Ippolito da Pastina

rivoluzionario italiano

Ippolito di Pastina, noto anche come Ippolito Pastina o Ippolito da Pastena (Salerno, 1615 circa – 1656 circa), è stato un rivoluzionario italiano, animatore di una rivolta popolare che ebbe luogo a Salerno nel 1647 e che si concluse nel 1648.

Biografia modifica

Umile pescivendolo, nato intorno al 1615 nel popoloso rione Fornelle di Salerno, parallelamente ai moti guidati da Masaniello a Napoli, Ippolito da Pastena aizzò il popolo salernitano contro le ingiustizie sociali che funestavano la città e, più in generale, tutti i possedimenti italiani della monarchia asburgica. All'epoca dei moti, le condizioni sociali ed economiche del popolo salernitano rasentavano la miseria più nera, soprattutto se paragonate ai privilegi di cui godevano le poche famiglie nobili della città. Ippolito era reduce da dieci anni di galera, quando le voci sulla rivolta napoletana raggiunsero Salerno. L'uomo si era appena arruolato nelle milizie mercenarie del duca di Nocera, composte perlopiù da briganti e delinquenti senza scrupoli, che approfittavano della caotica situazione dovuta alla caduta della famiglia Sanseverino (Salerno era, di fatto, una città senza reggente) per portare scompiglio in città. La sua furbizia gli fu utile per trasformare delle semplici razzie da briganti in un moto popolare organizzato: Ippolito instillò nel popolo l'odio per i privilegiati, toccando il tasto della vendetta sociale e cavalcando l'entusiasmo che avevano provocato le voci provenienti da Napoli.

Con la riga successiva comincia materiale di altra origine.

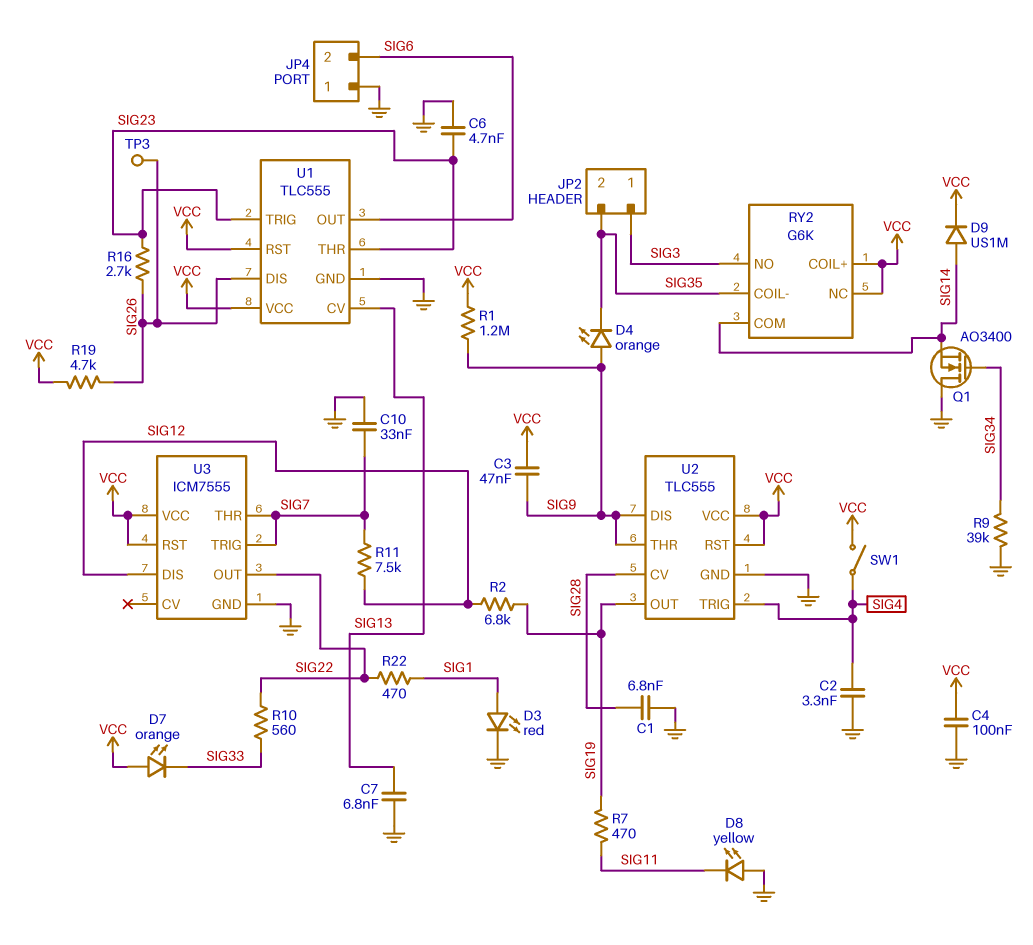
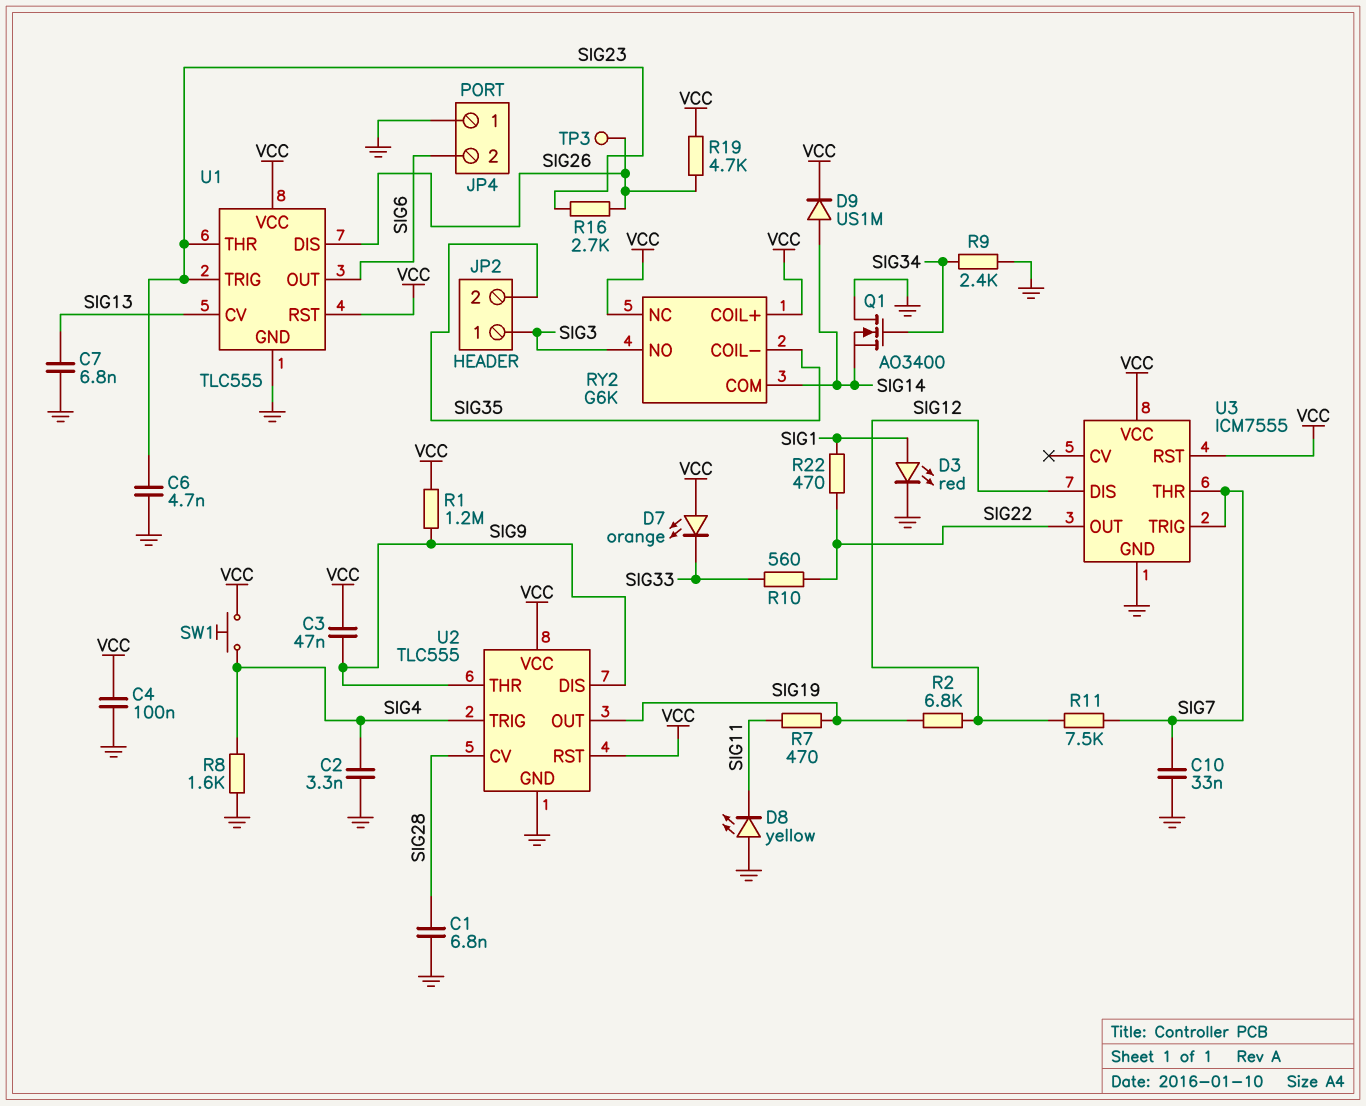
D4: LED orange (A SIG9, K SIG35) -> none
R8: none -> 1.6k (GND, SIG4)
R9: 39k (GND, SIG34) -> 2.4k (GND, SIG34)
SW1: switch (SIG4, VCC) -> button (SIG4, VCC)

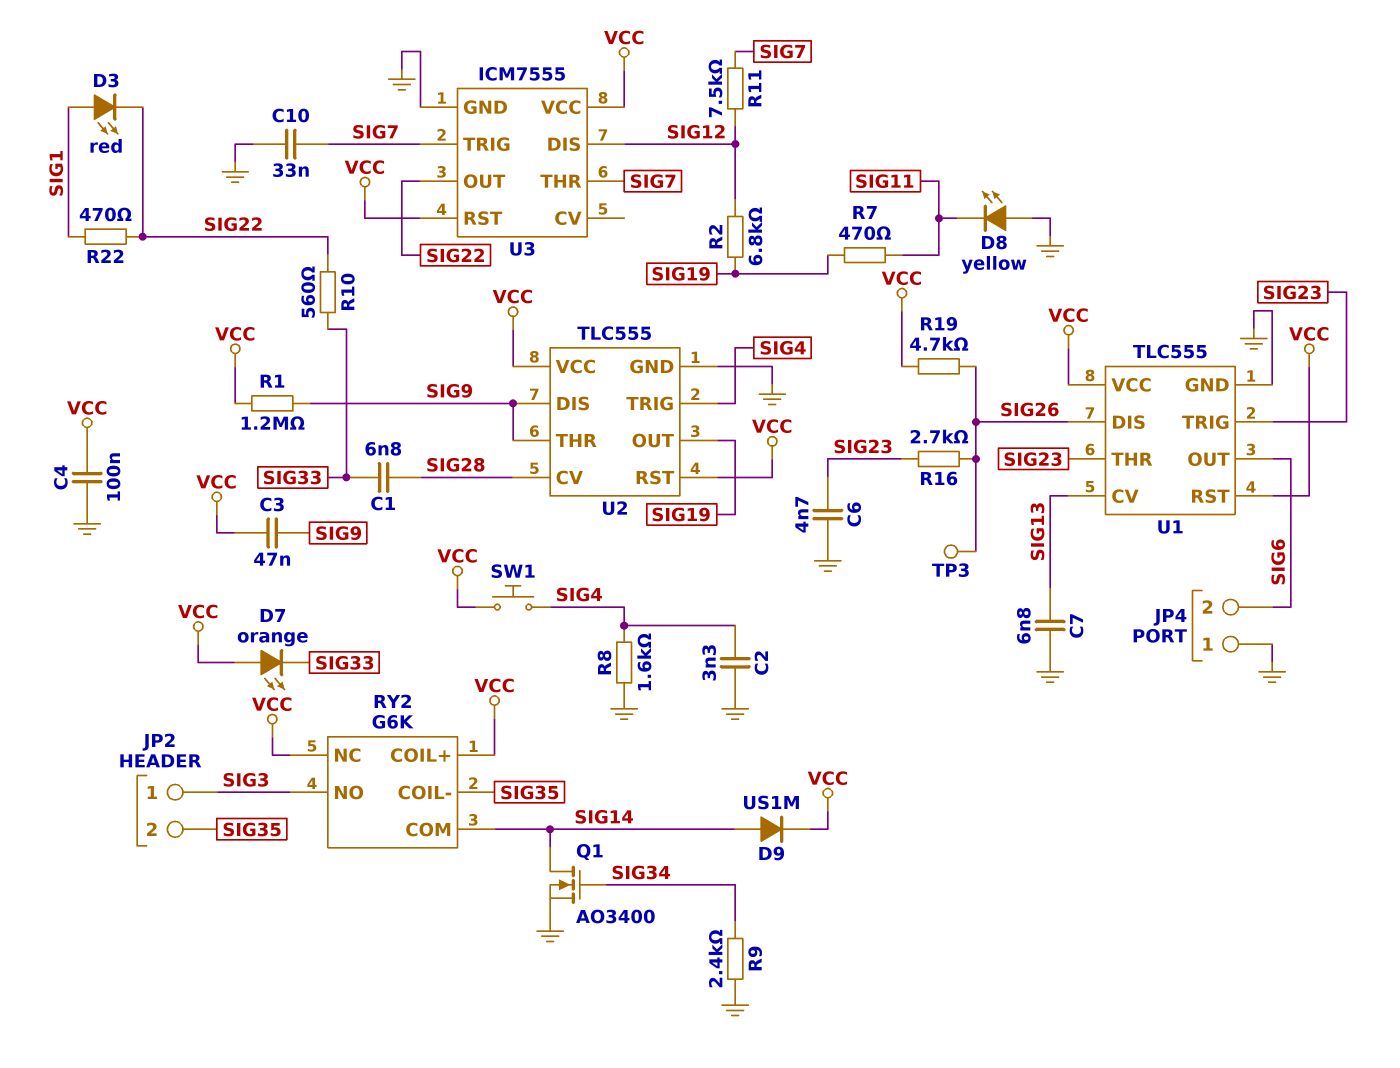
C1: 6.8nF (GND, SIG28) -> 6.8nF (SIG28, SIG33)
D3: LED red (A SIG1, K GND) -> LED red (A SIG1, K SIG22)
Q1: NMOS AO3400 (G SIG34, D GND, S SIG14) -> NMOS AO3400 (G SIG34, D SIG14, S GND)

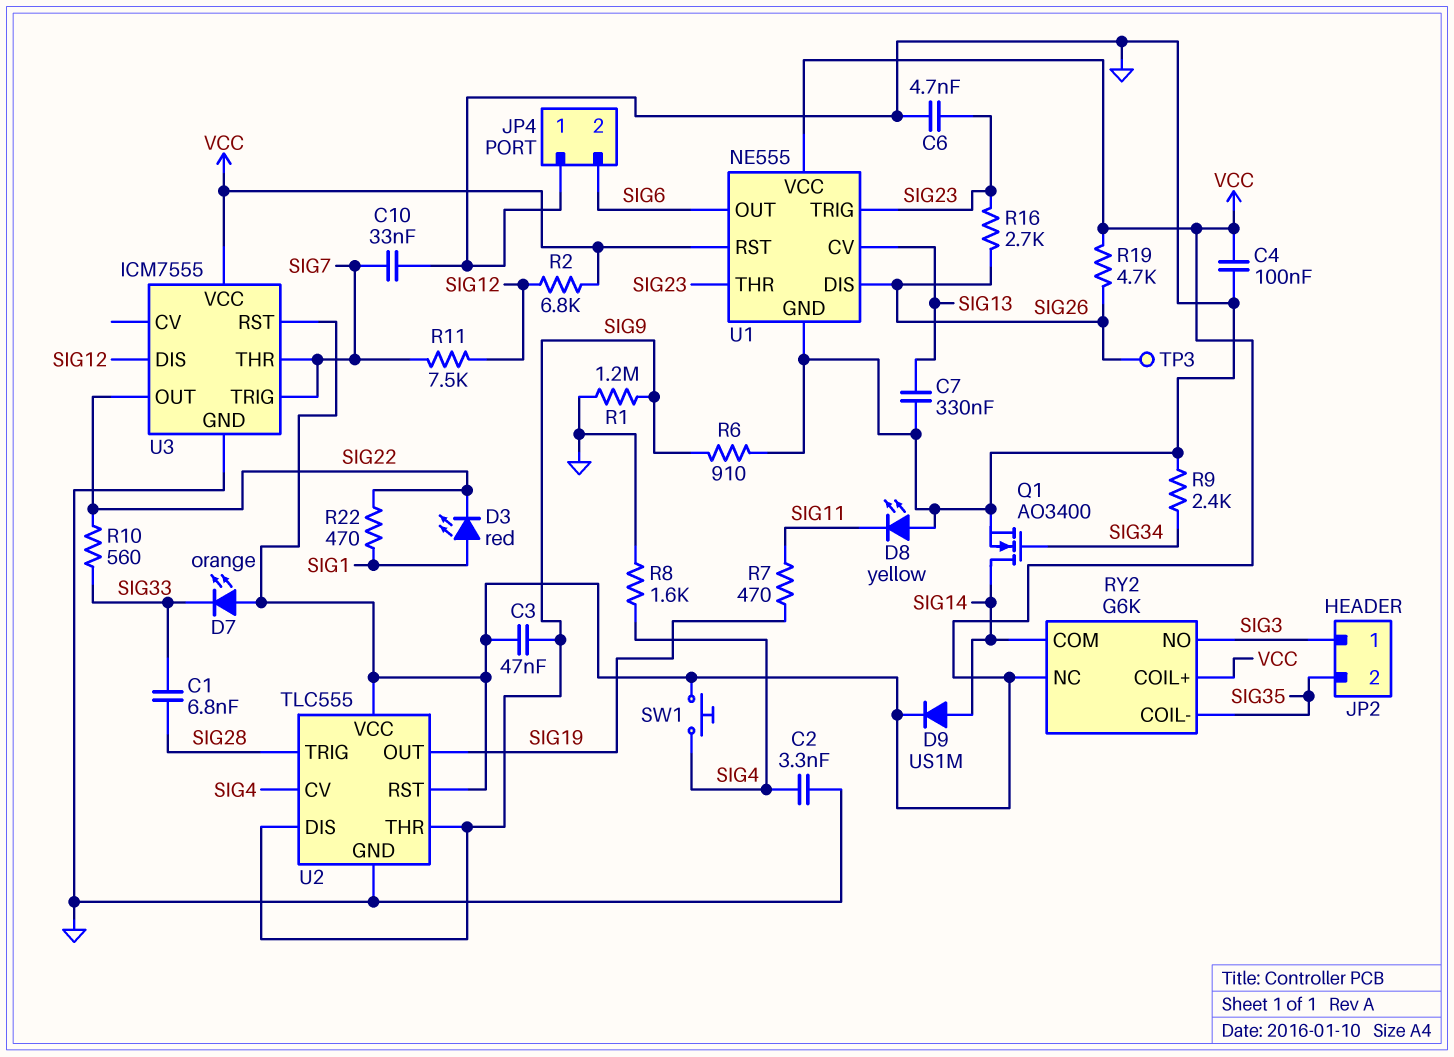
C7: 6.8nF (GND, SIG13) -> 330nF (GND, SIG13)
R1: 1.2M (SIG9, VCC) -> 1.2M (GND, SIG9)
R2: 6.8k (SIG12, SIG19) -> 6.8k (SIG12, VCC)
R6: none -> 910 (GND, SIG9)
U1: TLC555 -> NE555
U2 pin CV: SIG28 -> SIG4
U2 pin TRIG: SIG4 -> SIG28

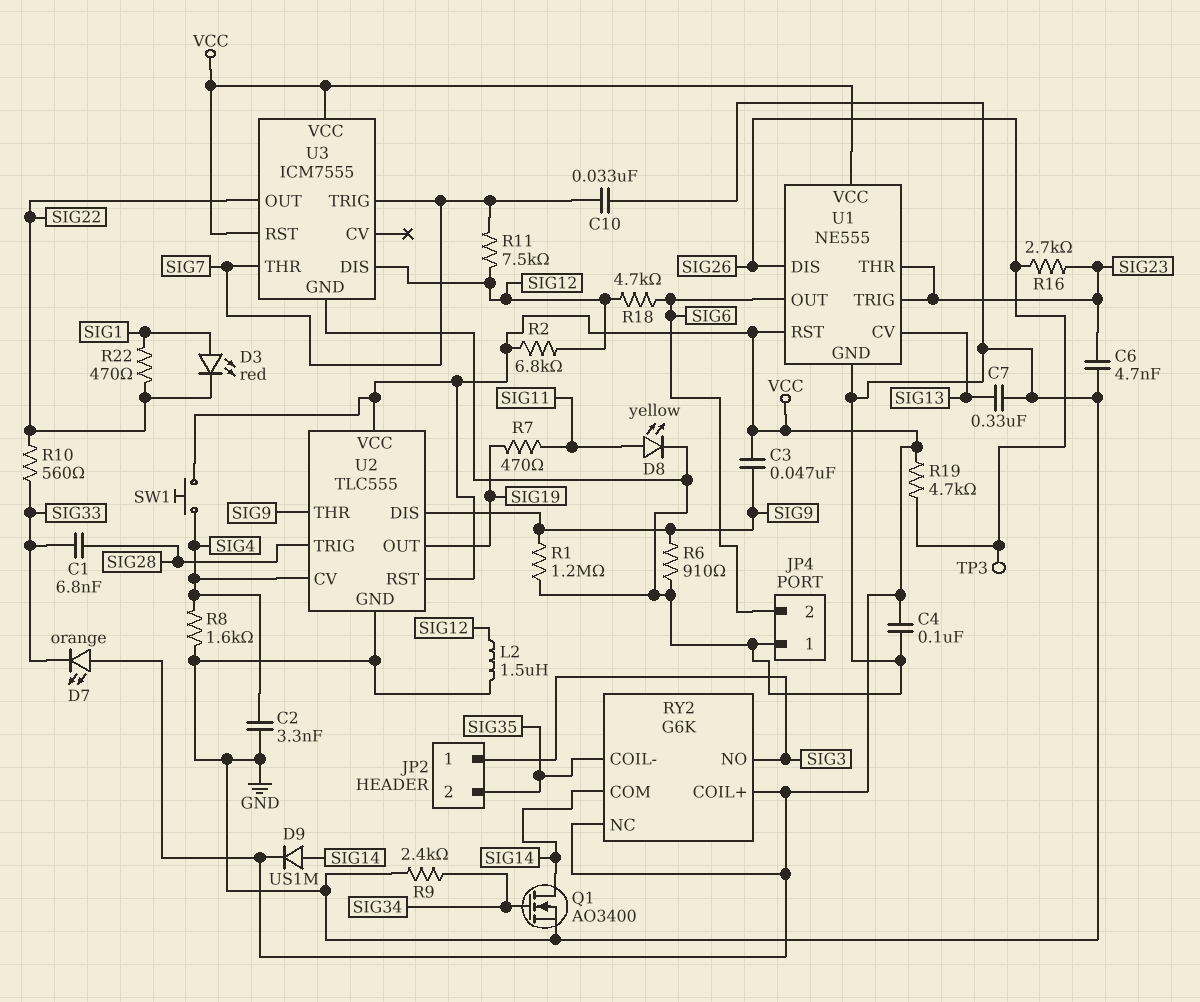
D8: LED yellow (A GND, K SIG11) -> LED yellow (A SIG11, K GND)
L2: none -> 1.5uH (GND, SIG12)
R18: none -> 4.7k (SIG6, SIG12)

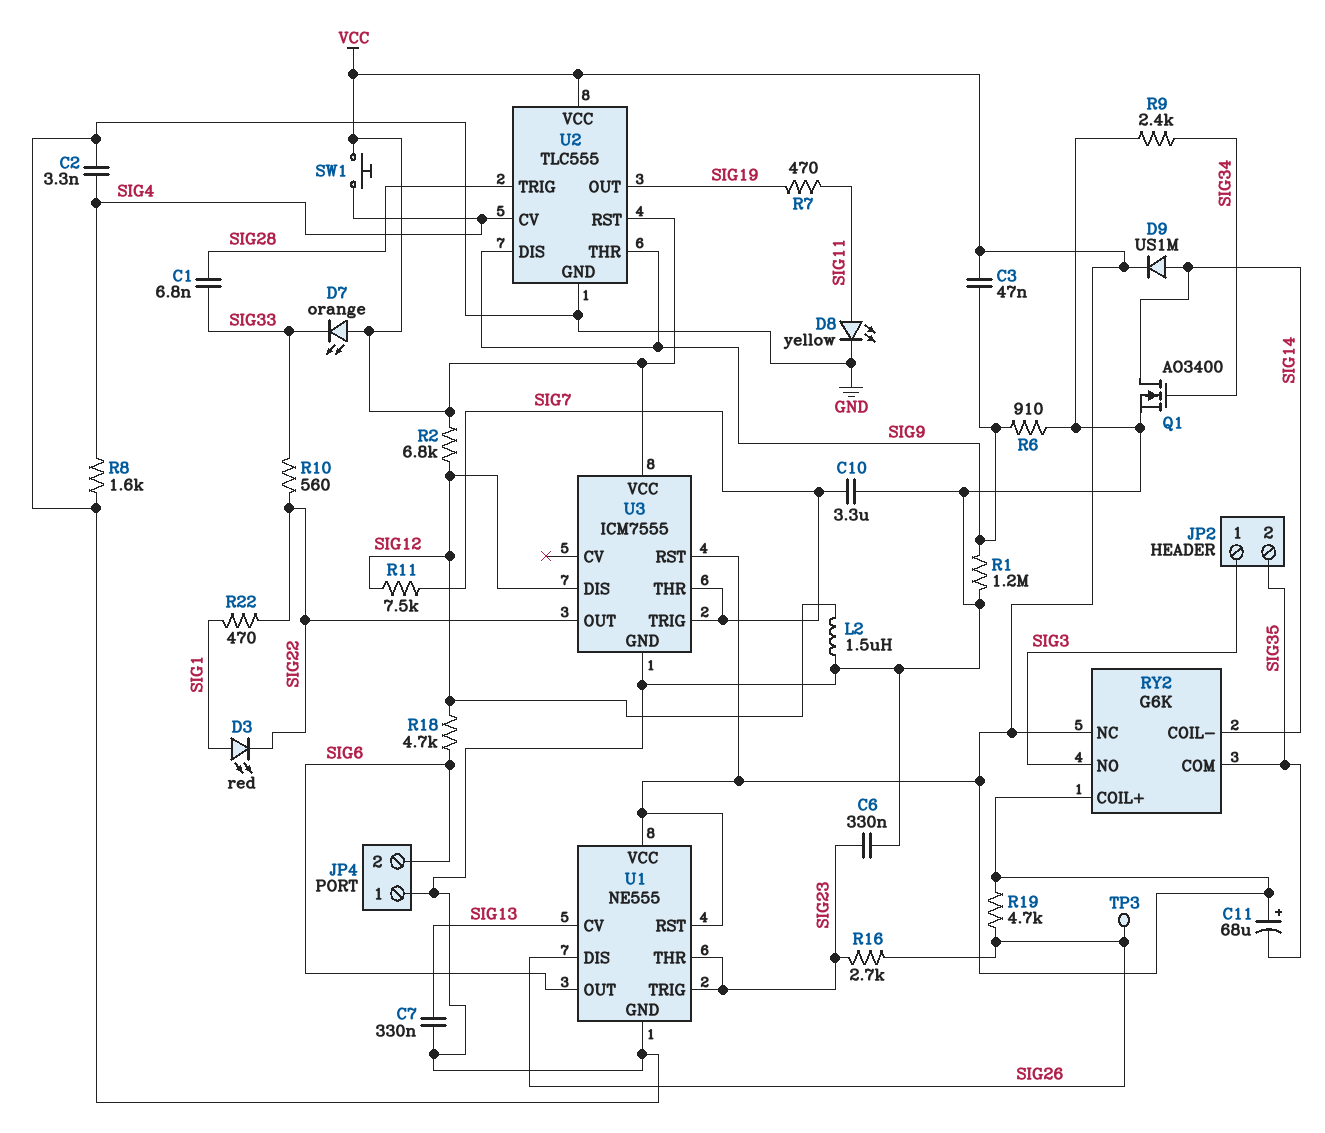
C4: 100nF (GND, VCC) -> none
C6: 4.7nF (GND, SIG23) -> 330nF (GND, SIG23)
C10: 33nF (GND, SIG7) -> 3.3uF (GND, SIG7)
C11: none -> 68uF (plus VCC, minus SIG35)
RY2 pin COIL-: SIG35 -> SIG14
RY2 pin COM: SIG14 -> SIG35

Ippolito raggruppò, quindi, un esercito di soldati popolani, male armati e per nulla istruiti, e prese possesso di Salerno e di molti paesi della provincia. Scelse di dislocare il comando della rivolta poco lontano dal centro cittadino. Il deposito del Comando Popolare venne ubicato nell'antico Forte La Carnale, una fortificazione sul mare costruita nel XVI secolo per difendere la città dagli assalti dei Saraceni.

Gli spagnoli ripresero una prima volta possesso della città. Ma l'8 dicembre 1647, Ippolito marciò nuovamente su Salerno e la rioccupò. I francesi, in lotta con gli spagnoli per il predominio politico dell'epoca, appoggiarono la rivolta salernitana. Ippolito approfittò dell'improvviso potere per costruirsi una notevole ragnatela di rapporti politici con i potenti dell'epoca. Dopo la morte di Masaniello, il Duca di Guisa conferì a Ippolito il titolo di vicario generale della Basilicata e del Principato, estendendone, di fatto, l'autorità anche su Napoli, dove Ippolito si trasferì.

Il pescivendolo, diventato condottiero, venne poi sconfitto dagli Asburgo, che rioccuparono Napoli il 5 aprile 1648, costringendolo alla fuga. Si rifugiò, allora, a Salerno, che ormai stava per capitolare a causa della scarsità di mezzi da opporre agli Spagnoli. Ippolito sciolse l'esercito e riparò a Roma.

Bastò poco, però, perché Ippolito ritornasse prepotentemente sulla scena. Il condottiero si presentò sul vascello del comando della flotta francese, nel golfo di Salerno, il 9 agosto del 1648, a fianco del Comandante Tommaso di Savoia e, dopo aspri combattimenti, con l'aiuto dall'interno della città dei sostenitori di Ippolito, riuscirono a conquistare la parte nord di Salerno e Vietri. La riconquista completa dell'intera città, tuttavia, fallì; l'impresa fu abbandonata e Ippolito si ritirò insieme alla flotta di Tommaso Carignano di Savoia.

Nel 1654, infine, Ippolito spalleggiato dal Duca di Guisa, tentò, con uno sbarco a Castellammare di Stabia, di agitare una nuova sommossa contro gli Asburgo, senza riuscirci.

Di Ippolito di Pastina si perdono le tracce nel 1656. Il condottiero potrebbe essere morto di peste, durante la terribile epidemia di quell'anno, e il suo corpo sarebbe stato bruciato. Questa è l'ipotesi più attendibile. Un'altra ipotesi, poco avallata da documentazioni, è che Ippolito sia morto per cause naturali in Francia. Il suo nome, comunque, venne per secoli accomunato a quello dei tanti delinquenti comuni e briganti messi a morte dagli spagnoli nel periodo della loro dominazione sul Meridione.

Le sue gesta vengono raccontate in un libro scritto nel 1908 da Giacinto Carucci, dal titolo "Il Masaniello Salernitano" e nella commedia musicale "Ippolito Pastina" del commediografo salernitano Franco Pastore.